An Lok Keng Cu mengangguk. Di saat bersamaan terdengar suara ketukan pintu kamar, maka Thio Han Liong segera bertanya.

"Siapa?"

"Pelayan" Terdengar suara sahutan di luar.

"Mengantar teh wangi"

"Masuklah" ujar Thio Han Liong.

"Pintu kamar tidak di kunci."

Pintu kamar terbuka. Tampak seorang pelayan masuk ke dalam kamar itu membawa teh wangi, lalu ditaruh di atas meja.
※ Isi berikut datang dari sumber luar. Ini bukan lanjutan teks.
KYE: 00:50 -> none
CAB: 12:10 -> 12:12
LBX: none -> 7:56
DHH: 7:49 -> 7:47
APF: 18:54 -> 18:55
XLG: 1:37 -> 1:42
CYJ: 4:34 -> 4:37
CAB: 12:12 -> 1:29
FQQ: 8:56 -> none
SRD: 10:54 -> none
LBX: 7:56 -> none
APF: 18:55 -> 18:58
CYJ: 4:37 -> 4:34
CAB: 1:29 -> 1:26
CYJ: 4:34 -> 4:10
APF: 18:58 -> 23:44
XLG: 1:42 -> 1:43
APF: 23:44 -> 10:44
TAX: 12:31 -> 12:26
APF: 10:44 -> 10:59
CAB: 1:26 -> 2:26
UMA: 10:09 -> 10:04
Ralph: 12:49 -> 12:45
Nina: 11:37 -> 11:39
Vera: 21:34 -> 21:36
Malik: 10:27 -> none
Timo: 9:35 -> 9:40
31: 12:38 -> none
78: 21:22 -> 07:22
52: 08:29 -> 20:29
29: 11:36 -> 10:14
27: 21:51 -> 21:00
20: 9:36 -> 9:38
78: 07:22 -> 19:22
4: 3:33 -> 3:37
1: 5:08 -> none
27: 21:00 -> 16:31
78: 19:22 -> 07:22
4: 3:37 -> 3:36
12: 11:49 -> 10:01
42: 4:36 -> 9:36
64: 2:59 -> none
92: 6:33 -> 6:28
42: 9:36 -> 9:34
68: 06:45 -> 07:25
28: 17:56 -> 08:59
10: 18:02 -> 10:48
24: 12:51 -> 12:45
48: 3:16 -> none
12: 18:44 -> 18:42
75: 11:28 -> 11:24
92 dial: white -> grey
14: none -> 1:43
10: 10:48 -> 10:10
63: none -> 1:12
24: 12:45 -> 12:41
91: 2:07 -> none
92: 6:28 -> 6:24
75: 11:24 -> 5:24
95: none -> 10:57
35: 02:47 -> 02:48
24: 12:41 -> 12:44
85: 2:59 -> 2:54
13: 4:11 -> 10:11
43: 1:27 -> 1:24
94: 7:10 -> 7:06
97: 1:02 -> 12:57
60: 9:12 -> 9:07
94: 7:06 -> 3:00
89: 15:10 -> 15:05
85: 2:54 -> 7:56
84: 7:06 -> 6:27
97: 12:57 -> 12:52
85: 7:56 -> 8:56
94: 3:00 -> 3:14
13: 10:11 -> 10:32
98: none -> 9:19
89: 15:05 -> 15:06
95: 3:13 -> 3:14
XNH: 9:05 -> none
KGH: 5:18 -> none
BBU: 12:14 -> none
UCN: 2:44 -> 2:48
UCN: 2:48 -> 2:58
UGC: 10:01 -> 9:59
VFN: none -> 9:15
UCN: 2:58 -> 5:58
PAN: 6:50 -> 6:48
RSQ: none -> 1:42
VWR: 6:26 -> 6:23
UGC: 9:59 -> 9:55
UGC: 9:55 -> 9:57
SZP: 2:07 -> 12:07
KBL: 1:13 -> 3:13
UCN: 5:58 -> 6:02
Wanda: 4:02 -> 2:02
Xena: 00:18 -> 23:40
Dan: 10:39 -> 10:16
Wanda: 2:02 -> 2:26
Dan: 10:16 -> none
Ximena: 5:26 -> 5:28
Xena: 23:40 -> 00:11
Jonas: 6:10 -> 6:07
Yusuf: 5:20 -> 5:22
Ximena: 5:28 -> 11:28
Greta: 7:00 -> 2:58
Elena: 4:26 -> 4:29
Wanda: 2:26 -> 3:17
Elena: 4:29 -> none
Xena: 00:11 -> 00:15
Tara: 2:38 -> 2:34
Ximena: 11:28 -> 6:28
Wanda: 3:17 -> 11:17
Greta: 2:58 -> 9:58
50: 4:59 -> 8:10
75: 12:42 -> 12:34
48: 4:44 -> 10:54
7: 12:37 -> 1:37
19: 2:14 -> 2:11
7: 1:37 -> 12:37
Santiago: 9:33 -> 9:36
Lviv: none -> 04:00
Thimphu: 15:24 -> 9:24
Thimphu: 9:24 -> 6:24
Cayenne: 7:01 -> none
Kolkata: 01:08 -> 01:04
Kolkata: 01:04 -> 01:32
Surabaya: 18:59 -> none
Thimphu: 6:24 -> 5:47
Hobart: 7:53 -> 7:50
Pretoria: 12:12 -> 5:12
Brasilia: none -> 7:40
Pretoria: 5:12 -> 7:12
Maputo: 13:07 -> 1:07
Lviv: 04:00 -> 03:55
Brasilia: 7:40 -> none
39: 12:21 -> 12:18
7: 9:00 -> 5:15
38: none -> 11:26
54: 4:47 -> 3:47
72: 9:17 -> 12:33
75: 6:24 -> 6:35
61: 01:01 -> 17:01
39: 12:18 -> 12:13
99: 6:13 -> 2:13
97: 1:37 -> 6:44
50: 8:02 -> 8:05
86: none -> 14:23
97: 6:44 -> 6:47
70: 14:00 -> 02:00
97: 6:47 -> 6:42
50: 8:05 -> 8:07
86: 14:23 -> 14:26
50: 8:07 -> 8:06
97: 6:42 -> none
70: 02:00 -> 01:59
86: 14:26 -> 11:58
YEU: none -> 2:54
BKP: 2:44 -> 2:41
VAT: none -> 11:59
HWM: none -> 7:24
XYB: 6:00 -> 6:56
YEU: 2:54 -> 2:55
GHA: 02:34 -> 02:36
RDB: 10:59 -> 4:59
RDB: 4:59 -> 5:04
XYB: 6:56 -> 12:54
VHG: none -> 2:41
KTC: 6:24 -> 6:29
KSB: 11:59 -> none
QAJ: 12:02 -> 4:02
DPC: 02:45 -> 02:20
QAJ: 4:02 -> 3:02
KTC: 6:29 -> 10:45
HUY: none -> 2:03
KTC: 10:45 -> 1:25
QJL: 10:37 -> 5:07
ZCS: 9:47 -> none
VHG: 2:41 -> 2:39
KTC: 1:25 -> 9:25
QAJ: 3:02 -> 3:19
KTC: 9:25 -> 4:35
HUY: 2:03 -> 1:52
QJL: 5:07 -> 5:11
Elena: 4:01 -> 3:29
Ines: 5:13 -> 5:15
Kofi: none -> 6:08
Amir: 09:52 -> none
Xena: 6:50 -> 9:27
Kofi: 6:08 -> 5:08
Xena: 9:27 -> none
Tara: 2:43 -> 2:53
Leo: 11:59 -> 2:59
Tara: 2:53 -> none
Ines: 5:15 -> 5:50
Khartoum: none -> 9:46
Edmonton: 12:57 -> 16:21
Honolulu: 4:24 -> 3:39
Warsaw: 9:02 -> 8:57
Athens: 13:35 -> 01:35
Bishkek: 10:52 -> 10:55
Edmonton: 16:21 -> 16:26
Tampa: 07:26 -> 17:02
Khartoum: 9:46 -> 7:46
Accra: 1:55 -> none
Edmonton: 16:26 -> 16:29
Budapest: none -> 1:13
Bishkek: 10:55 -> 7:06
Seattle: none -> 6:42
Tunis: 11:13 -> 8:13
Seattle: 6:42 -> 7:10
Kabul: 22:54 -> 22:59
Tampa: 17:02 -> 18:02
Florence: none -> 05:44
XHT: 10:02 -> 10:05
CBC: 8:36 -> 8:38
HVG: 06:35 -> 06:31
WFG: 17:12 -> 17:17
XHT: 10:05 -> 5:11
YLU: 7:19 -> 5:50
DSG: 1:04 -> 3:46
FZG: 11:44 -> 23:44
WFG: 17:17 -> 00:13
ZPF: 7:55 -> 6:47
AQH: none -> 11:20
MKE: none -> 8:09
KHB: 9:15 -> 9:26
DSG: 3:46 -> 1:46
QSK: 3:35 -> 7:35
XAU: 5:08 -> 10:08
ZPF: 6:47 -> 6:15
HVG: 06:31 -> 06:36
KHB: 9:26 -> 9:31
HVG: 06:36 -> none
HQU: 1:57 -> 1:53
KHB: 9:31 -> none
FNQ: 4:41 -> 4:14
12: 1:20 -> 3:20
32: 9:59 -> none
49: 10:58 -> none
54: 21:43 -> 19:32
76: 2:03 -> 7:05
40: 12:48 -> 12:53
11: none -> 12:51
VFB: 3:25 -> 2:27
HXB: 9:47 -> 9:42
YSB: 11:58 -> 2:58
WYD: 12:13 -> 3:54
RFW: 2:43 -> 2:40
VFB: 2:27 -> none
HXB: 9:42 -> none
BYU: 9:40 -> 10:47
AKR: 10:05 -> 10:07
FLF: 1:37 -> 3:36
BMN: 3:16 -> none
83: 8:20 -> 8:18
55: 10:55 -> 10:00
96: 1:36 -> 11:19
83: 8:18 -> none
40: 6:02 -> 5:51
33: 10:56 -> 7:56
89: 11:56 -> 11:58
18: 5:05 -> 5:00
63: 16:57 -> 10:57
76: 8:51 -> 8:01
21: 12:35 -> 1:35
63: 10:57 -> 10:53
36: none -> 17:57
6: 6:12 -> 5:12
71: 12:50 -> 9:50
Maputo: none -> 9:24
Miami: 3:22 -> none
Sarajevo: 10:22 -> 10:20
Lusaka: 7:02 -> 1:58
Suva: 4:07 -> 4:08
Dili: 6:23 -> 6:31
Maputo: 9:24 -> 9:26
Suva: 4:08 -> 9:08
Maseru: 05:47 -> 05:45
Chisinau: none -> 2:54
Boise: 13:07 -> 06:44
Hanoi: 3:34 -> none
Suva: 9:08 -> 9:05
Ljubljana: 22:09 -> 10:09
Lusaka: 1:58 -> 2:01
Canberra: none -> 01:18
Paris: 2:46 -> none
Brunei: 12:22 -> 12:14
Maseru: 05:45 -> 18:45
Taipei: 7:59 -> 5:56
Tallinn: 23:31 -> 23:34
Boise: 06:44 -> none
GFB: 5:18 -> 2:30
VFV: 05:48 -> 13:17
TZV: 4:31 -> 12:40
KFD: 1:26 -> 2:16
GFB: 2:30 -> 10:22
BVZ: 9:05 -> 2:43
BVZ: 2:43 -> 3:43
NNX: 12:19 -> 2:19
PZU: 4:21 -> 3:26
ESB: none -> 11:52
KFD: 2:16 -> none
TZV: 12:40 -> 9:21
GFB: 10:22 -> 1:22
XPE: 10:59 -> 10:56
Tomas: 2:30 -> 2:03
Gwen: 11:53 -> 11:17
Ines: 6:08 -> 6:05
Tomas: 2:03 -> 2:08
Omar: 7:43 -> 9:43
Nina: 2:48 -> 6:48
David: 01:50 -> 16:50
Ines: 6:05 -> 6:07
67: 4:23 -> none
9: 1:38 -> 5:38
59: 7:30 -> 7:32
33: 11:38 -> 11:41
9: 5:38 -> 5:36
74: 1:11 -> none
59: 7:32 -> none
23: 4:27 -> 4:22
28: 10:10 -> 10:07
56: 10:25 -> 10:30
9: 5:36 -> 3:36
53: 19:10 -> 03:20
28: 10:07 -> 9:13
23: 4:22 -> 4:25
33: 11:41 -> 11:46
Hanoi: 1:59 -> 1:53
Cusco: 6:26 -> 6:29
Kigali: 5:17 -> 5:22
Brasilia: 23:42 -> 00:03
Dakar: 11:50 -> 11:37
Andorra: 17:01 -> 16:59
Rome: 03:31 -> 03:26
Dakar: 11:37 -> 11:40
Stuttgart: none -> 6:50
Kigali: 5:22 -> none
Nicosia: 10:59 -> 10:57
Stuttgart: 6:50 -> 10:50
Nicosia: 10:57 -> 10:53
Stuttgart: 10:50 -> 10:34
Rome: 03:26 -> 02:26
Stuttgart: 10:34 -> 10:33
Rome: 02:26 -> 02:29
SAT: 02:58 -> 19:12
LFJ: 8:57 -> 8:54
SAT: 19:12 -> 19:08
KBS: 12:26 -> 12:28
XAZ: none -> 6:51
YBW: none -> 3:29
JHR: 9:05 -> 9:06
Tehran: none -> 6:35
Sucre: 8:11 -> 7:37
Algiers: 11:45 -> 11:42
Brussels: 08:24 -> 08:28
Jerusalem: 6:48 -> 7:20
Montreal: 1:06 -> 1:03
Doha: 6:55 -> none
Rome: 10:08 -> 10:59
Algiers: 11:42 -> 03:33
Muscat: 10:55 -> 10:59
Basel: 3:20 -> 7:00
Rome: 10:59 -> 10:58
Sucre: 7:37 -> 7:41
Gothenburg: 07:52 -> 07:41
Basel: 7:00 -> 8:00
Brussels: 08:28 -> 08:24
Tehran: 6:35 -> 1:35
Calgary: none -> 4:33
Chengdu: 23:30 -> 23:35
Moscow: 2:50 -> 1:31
"Pelayan" panggil Thio Han Liong.

"Ya, Tuan." sahut pelayan. "Tuan mau pesan apa?"

"Tahukah engkau siapa yang merintih- rintih di kamar sebelah?" tanya Thio Han Liong.

"Seorangtua." Pelayan memberitahukan.

"Sudah beberapa hari dia terbaring di tempat tidur."

"Dia tidak memanggil tabib?"

"Semua tabib di kota ini sudah diundang, tapi tidak mampu mengobatinya. sebab orang tua itu terkena racun."

"Oh?" Thio Han Liong mengerutkan kening. "Terima kasih." ucapnya.

Pelayan itu meninggalkan kamar tersebut. Kemudian Thio Han Liong memandang An Lok Kong cu seraya berkata,

"Adik An Lok, mari kita ke kamar sebelah menjenguk orangtua itu"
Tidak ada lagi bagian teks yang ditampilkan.